The involvement of the press also develops the theme of Newspapers and the Uses of Information as the press becomes a way to formalize and document distinctions and hierarchies. This theme is developed in relationship to The Problems With Nationalism as nations are shown to present events differently. For instance, in the war coverage of the sinking of the Jules Flambeau, “the semi-official Press stated the boat struck a German mine [...] the opposition and foreign Press printed in headlines an inch high: French Cruiser Torpedoed by Newts” (266). While the destruction of the boat remains the same in both narratives, each nation frames that fact in a way that tells the story of fate or heroes and villains. Newspapers also make incorrect assumptions before the newts confirm they are causing explosions. News sources think that the explosions are earthquakes: “Does it mean that volcanic activity is increasing again on the earth? asked the newspapers” (308). This speculation about something uncertain can be contrasted with how newspapers misrepresent the newts’ broadcast confirming they caused the explosions. The newspapers “of course, took this broadcast of the night as ‘a stupid and vulgar joke’ of some illicit transmitting station” (311). Rather than warn humans that newts are organizing against them, the newspapers don’t take the newts’ claim of responsibility for the explosions seriously because that would disrupt the identity of humans as the superior beings.

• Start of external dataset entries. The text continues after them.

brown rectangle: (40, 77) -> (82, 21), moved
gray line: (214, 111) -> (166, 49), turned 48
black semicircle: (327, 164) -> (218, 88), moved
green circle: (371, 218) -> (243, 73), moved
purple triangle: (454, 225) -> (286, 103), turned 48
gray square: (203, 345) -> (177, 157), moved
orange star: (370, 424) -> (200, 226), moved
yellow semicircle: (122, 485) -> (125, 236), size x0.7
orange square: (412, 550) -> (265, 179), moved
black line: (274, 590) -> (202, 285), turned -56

The Problems With Nationalism that humans face as the tensions escalate are contrasted with the consistent unity of the newts. Humans are “divided into nations, races, faiths, professions, and classes, into rich and poor, into educated and uneducated, into the rulers and the ruled” (284). Even when the newts are setting off explosions that kill humans, different human nations cannot act in a unified manner. Newts have accomplished “that which man has not accomplished: their racial unity throughout the whole world, a world community, in a word universal Salamandrism” (287). Newts do not have internal fighting that disrupts their participation in the war. Humans refuse to stop using newt labor because they want to use the newts to ensure their military control of shorelines.

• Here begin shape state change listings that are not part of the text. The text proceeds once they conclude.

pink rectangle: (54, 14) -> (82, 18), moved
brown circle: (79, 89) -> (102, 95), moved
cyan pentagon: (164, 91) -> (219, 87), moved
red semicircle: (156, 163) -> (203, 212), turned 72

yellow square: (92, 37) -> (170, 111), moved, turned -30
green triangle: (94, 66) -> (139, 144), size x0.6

The novel ends with the author debating with himself and there is no definitive conclusion. Čapek does not completely map out what happens after the war. He hypothesizes that men will work for newts, that humans “will simply work in factories like they do now. They will only have different masters. In the end perhaps there won’t be even so much change” (341). In ending the novel this way, Čapek does not allow his parody of nationalism, war, and politics to slide so easily into entertainment. Rather, he ends with uncertainty and transmits that feeling onto the reader, who must now consider for themselves the effects of the story.